▶ [Record set]:
------------------------------
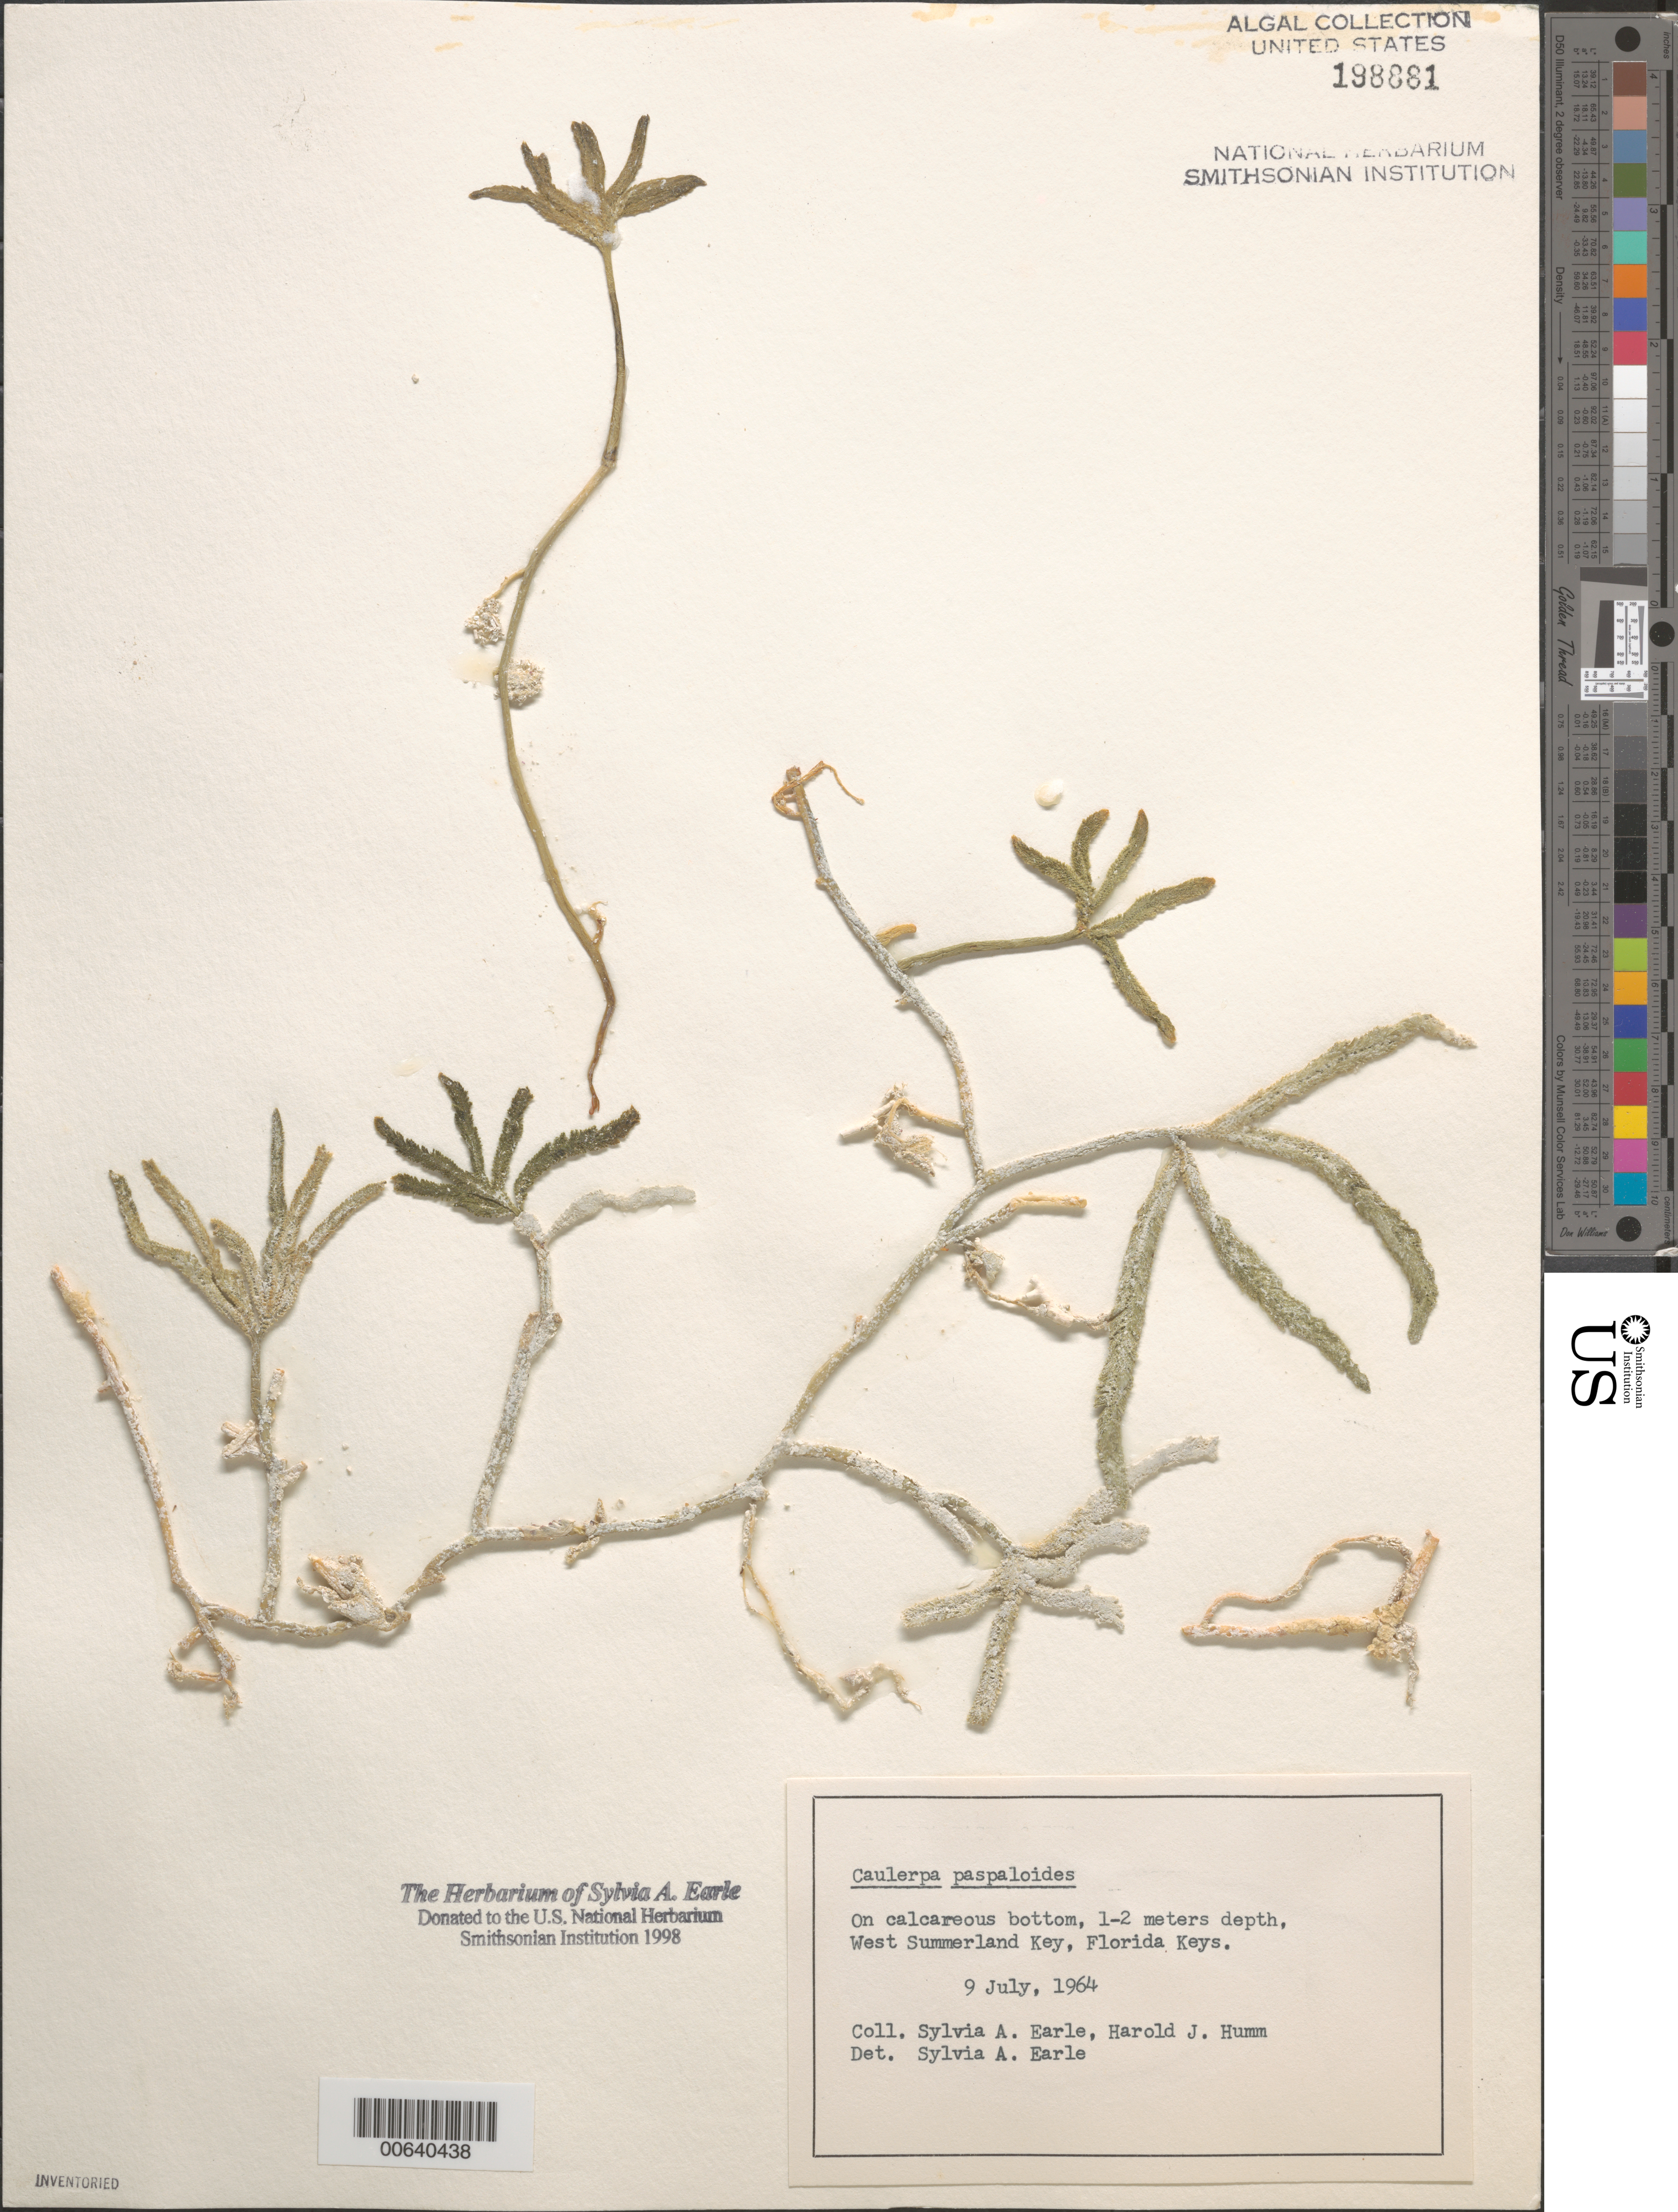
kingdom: Plantae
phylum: Chlorophyta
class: Ulvophyceae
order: Bryopsidales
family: Caulerpaceae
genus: Caulerpa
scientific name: Caulerpa paspaloides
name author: (Bory) Grev.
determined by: Earle, S. A.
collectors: S. A. Earle & H. J. Humm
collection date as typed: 09 Jul 1964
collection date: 1964-07-09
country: United States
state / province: Florida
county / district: Monroe County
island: West Summerland Key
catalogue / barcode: US 198881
------------------------------
▶ [Problem statement]: Format the lines of all the records above as one numbered list, leaving out blank lines and pictures.

▶ [Final result]:
1. kingdom: Plantae
2. phylum: Chlorophyta
3. class: Ulvophyceae
4. order: Bryopsidales
5. family: Caulerpaceae
6. genus: Caulerpa
7. scientific name: Caulerpa paspaloides
8. name author: (Bory) Grev.
9. determined by: Earle, S. A.
10. collectors: S. A. Earle & H. J. Humm
11. collection date as typed: 09 Jul 1964
12. collection date: 1964-07-09
13. country: United States
14. state / province: Florida
15. county / district: Monroe County
16. island: West Summerland Key
17. catalogue / barcode: US 198881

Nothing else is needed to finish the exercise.